Across America in the 1970s, women’s coffee klatches such as the ones hosted by Cathy’s mom were in transition. Without even realizing it, these women were involved in a change in the culture. In talking about their own issues as mothers, wives and members of the community, they were tiptoeing into the still-being-defined women’s consciousness movement. They could see that their concerns were similar to the concerns discussed by women elsewhere. Women in Ames (and beyond) were all connected to the same fabric.
Meanwhile, as the parents and the kids in Ames socialized in separate spheres—the young and old each not really knowing exactly what the other was up to—there were always efforts under way to build a better sense of community between them. By the 1970s, the city had instituted its Blue Star child-safety program. Families would volunteer to place a blue star in their windows, letting children know it was a safe haven if they were ever in trouble.
Sally, Jenny, Jane and Cathy all grew up in homes with blue stars in their windows. When Sally sold Girl Scout cookies, she went only to homes of people she knew—and strangers’ homes if they had blue stars. It was fine as a precaution. But Ames was actually a pretty safe town—years would go by without a murder—so there weren’t many frantic kids banging on the doors of blue-star homes saying bad guys were chasing them. Jane’s mother never had any blue-star traffic at all, except for a boy who’d routinely knock on the door because he was locked out of his house when his mother was cleaning.
In 2001, the Ames Blue Star program closed down, in part due to liability issues: What if a Blue Star volunteer turned out to be a pedophile? And how could residents reconcile their advice to kids—“Stay away from strangers”—with telling them to go to a stranger’s door if there was a blue star in the window?
The Blue Star program was a sweet idea in theory. But it was doomed by the currents of a changing culture.

++++++++

## Required work
Resume the passage about the Ames Blue Star program from the point where it stops.

[Records from a data source]

++++++++

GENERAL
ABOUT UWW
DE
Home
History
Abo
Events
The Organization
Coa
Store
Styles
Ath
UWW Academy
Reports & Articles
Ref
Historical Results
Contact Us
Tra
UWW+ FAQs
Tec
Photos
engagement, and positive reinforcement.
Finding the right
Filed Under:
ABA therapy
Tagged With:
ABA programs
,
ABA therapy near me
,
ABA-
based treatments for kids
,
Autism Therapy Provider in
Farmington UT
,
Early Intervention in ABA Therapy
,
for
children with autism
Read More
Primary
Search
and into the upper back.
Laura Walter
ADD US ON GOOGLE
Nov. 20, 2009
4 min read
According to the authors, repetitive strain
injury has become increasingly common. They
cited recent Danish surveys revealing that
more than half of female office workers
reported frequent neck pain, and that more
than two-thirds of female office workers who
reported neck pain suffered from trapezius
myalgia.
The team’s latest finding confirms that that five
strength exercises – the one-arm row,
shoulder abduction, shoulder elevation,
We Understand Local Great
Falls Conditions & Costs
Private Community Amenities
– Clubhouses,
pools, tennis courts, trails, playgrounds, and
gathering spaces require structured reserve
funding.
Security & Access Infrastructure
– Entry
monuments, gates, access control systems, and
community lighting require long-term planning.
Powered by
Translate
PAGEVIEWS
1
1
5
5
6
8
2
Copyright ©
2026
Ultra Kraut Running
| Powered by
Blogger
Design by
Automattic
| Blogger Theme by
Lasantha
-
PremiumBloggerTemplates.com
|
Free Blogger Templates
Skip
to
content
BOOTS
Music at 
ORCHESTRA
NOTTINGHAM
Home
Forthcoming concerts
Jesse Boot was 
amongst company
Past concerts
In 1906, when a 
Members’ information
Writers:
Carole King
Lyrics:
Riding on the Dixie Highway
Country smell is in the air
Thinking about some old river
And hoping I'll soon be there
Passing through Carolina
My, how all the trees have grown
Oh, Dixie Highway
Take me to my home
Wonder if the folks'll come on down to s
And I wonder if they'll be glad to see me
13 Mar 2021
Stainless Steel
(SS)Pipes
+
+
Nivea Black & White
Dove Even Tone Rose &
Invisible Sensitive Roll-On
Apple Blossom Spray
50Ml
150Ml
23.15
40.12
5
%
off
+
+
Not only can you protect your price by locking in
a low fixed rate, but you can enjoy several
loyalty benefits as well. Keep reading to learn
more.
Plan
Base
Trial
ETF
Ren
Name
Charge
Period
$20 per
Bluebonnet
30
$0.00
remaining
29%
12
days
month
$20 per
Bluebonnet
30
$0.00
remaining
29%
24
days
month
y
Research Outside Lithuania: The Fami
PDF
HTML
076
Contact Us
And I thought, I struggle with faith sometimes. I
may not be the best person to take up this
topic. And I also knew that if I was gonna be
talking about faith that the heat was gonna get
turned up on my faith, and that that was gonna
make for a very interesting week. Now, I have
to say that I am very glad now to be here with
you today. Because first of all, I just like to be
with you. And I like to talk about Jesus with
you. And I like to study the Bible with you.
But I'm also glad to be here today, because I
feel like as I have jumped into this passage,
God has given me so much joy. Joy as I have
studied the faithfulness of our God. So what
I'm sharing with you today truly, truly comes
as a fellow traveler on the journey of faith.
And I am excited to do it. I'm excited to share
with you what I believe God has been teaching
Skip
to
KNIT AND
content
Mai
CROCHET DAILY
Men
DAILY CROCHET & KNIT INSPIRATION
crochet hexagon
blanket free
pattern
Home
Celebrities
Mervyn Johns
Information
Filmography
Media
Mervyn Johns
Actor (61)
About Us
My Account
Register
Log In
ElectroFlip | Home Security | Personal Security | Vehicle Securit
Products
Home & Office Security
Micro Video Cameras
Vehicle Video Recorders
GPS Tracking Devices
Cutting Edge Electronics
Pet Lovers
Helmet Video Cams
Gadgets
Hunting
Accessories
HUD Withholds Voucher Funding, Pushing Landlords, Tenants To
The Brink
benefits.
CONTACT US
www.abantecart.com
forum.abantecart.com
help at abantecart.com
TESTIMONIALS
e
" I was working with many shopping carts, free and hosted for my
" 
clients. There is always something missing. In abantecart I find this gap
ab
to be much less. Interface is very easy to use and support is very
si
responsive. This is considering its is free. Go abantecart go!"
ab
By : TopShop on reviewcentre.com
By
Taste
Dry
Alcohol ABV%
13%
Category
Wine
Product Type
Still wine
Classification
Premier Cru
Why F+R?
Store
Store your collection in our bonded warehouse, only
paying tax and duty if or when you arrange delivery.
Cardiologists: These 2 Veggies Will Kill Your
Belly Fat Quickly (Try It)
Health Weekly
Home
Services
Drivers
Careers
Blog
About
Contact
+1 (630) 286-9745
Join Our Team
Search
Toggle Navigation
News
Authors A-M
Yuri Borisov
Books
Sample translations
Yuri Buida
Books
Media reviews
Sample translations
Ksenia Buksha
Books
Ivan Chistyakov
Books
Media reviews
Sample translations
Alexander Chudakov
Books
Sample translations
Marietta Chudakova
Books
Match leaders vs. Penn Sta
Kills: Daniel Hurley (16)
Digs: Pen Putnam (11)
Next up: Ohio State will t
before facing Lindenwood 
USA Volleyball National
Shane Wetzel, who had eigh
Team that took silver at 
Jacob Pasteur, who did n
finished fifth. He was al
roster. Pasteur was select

++++++++

## Answer box
Iowa has 2.9 million residents, and each year, the state produces about 2.1 billion bushels of corn. That translates to 41,048 pounds of corn harvested for each man, woman, and child in the state. The overwhelming presence and importance of corn in Iowa can not be overstated.
Though none of the Ames girls came from farm families, cornfields played a key role in their lives. In those fields, they learned about love and sex, about the hardest kind of work—and about death, too.
Marilyn’s older brother, of course, died at that intersection of four cornfields. That car accident occurred because the corn in September 1960 had grown to nine feet tall, obstructing the view. So Marilyn knew how a cornfield could quietly become a killer.
Karla, Cathy, Sally, Jane, Karen, Kelly and Diana became overly familiar with cornfields starting at about age thirteen, when they got their first summer jobs detasseling corn. Crew members were supposed to be fourteen, but some of the girls lied about their ages and were hired.
Iowa is the top state for corn production because there’s usually plenty of rain, the soil is deep and rich, and farmers have grown adept at raising livestock whose waste offers nutrients that best fertilize cornfields. More than half a century ago, corn was said to be “knee-high by the Fourth of July.” But by the time the girls got their jobs, modern hybrid corn seed and better weed control meant the corn was shoulder-high in early July. And by August, when detasseling was under way, the corn was already at its maximum height of up to twelve feet tall.
For Iowa kids, detasseling is a character-building rite of passage. The job of a detasseler is to prevent corn from pollinating itself. Kids are hired by the thousands each summer to walk through the fields removing the tassel, which is the pollen-producing top of the corn plant. This allows pollen from a different variety of corn, grown elsewhere in the field, to blow over and pollinate the detasseled corn. The resulting crop is healthier, with higher yields and better-tasting sweet corn.
In theory, detasseling is a romantic notion. Pollen dust would blow across hundreds of acres, with the corn plants attempting their own form of sexual activity. The rows of stalks without tassels were referred to as the “female” rows and the ones with tassels were the “males.”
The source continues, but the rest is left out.